[Problem]: Your task is to retype all of the records below with complete accuracy.

[Data provided]:
· · · ·
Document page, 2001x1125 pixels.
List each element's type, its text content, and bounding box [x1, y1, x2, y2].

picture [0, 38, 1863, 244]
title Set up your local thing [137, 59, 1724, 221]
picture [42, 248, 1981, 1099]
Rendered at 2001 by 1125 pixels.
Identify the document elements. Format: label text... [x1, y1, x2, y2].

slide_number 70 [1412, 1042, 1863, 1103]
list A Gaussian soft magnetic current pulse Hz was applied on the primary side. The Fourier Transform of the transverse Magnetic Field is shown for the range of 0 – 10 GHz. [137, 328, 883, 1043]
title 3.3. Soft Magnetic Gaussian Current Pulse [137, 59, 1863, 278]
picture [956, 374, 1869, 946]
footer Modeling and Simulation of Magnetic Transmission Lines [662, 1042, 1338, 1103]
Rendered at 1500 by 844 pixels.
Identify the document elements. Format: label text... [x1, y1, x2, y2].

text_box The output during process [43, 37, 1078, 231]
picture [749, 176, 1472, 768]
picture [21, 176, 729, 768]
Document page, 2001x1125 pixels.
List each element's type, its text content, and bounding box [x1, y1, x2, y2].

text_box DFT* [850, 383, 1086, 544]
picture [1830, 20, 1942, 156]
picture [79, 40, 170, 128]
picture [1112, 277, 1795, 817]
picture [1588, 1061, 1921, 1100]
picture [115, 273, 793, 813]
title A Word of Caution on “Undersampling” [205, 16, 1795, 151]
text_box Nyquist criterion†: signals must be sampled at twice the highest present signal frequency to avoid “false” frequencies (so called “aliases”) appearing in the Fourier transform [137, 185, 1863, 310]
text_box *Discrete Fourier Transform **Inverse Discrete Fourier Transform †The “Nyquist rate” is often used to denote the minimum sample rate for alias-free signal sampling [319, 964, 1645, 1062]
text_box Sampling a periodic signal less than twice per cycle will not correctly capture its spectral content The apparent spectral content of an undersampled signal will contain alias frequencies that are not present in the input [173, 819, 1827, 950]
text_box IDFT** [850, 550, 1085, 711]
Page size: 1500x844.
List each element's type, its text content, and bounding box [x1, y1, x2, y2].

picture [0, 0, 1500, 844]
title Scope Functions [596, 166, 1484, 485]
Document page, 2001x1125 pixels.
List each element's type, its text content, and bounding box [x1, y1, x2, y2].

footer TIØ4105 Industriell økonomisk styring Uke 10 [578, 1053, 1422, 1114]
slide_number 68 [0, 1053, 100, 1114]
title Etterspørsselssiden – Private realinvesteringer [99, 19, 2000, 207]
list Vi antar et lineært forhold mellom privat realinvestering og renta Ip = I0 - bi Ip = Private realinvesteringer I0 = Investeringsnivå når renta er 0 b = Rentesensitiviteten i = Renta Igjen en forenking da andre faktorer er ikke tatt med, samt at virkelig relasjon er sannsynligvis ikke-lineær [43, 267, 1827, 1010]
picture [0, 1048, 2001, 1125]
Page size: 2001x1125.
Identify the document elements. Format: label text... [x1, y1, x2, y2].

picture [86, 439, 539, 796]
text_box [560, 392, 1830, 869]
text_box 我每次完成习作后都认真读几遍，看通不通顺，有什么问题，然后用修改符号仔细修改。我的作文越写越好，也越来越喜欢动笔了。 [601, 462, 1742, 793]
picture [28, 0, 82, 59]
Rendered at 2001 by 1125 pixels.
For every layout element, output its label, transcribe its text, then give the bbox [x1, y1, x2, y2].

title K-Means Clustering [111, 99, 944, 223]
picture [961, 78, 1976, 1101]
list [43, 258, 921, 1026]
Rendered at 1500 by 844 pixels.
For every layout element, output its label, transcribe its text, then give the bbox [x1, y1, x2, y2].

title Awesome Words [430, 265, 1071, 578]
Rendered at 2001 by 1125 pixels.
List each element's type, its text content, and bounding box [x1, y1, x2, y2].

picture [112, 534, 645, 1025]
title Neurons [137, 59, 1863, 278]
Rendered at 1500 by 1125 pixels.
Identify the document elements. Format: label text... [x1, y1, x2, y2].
· · · ·
[Task output]:
Document page, 2001x1125 pixels.
List each element's type, its text content, and bounding box [x1, y1, x2, y2].

picture [0, 38, 1863, 244]
title Set up your local thing [137, 59, 1724, 221]
picture [42, 248, 1981, 1099]
Rendered at 2001 by 1125 pixels.
Identify the document elements. Format: label text... [x1, y1, x2, y2].

slide_number 70 [1412, 1042, 1863, 1103]
list A Gaussian soft magnetic current pulse Hz was applied on the primary side. The Fourier Transform of the transverse Magnetic Field is shown for the range of 0 – 10 GHz. [137, 328, 883, 1043]
title 3.3. Soft Magnetic Gaussian Current Pulse [137, 59, 1863, 278]
picture [956, 374, 1869, 946]
footer Modeling and Simulation of Magnetic Transmission Lines [662, 1042, 1338, 1103]
Rendered at 1500 by 844 pixels.
Identify the document elements. Format: label text... [x1, y1, x2, y2].

text_box The output during process [43, 37, 1078, 231]
picture [749, 176, 1472, 768]
picture [21, 176, 729, 768]
Document page, 2001x1125 pixels.
List each element's type, its text content, and bounding box [x1, y1, x2, y2].

text_box DFT* [850, 383, 1086, 544]
picture [1830, 20, 1942, 156]
picture [79, 40, 170, 128]
picture [1112, 277, 1795, 817]
picture [1588, 1061, 1921, 1100]
picture [115, 273, 793, 813]
title A Word of Caution on “Undersampling” [205, 16, 1795, 151]
text_box Nyquist criterion†: signals must be sampled at twice the highest present signal frequency to avoid “false” frequencies (so called “aliases”) appearing in the Fourier transform [137, 185, 1863, 310]
text_box *Discrete Fourier Transform **Inverse Discrete Fourier Transform †The “Nyquist rate” is often used to denote the minimum sample rate for alias-free signal sampling [319, 964, 1645, 1062]
text_box Sampling a periodic signal less than twice per cycle will not correctly capture its spectral content The apparent spectral content of an undersampled signal will contain alias frequencies that are not present in the input [173, 819, 1827, 950]
text_box IDFT** [850, 550, 1085, 711]
Page size: 1500x844.
List each element's type, its text content, and bounding box [x1, y1, x2, y2].

picture [0, 0, 1500, 844]
title Scope Functions [596, 166, 1484, 485]
Document page, 2001x1125 pixels.
List each element's type, its text content, and bounding box [x1, y1, x2, y2].

footer TIØ4105 Industriell økonomisk styring Uke 10 [578, 1053, 1422, 1114]
slide_number 68 [0, 1053, 100, 1114]
title Etterspørsselssiden – Private realinvesteringer [99, 19, 2000, 207]
list Vi antar et lineært forhold mellom privat realinvestering og renta Ip = I0 - bi Ip = Private realinvesteringer I0 = Investeringsnivå når renta er 0 b = Rentesensitiviteten i = Renta Igjen en forenking da andre faktorer er ikke tatt med, samt at virkelig relasjon er sannsynligvis ikke-lineær [43, 267, 1827, 1010]
picture [0, 1048, 2001, 1125]
Page size: 2001x1125.
Identify the document elements. Format: label text... [x1, y1, x2, y2].

picture [86, 439, 539, 796]
text_box [560, 392, 1830, 869]
text_box 我每次完成习作后都认真读几遍，看通不通顺，有什么问题，然后用修改符号仔细修改。我的作文越写越好，也越来越喜欢动笔了。 [601, 462, 1742, 793]
picture [28, 0, 82, 59]
Rendered at 2001 by 1125 pixels.
For every layout element, output its label, transcribe its text, then give the bbox [x1, y1, x2, y2].

title K-Means Clustering [111, 99, 944, 223]
picture [961, 78, 1976, 1101]
list [43, 258, 921, 1026]
Rendered at 1500 by 844 pixels.
For every layout element, output its label, transcribe its text, then give the bbox [x1, y1, x2, y2].

title Awesome Words [430, 265, 1071, 578]
Rendered at 2001 by 1125 pixels.
List each element's type, its text content, and bounding box [x1, y1, x2, y2].

picture [112, 534, 645, 1025]
title Neurons [137, 59, 1863, 278]
Rendered at 1500 by 1125 pixels.
Identify the document elements. Format: label text... [x1, y1, x2, y2].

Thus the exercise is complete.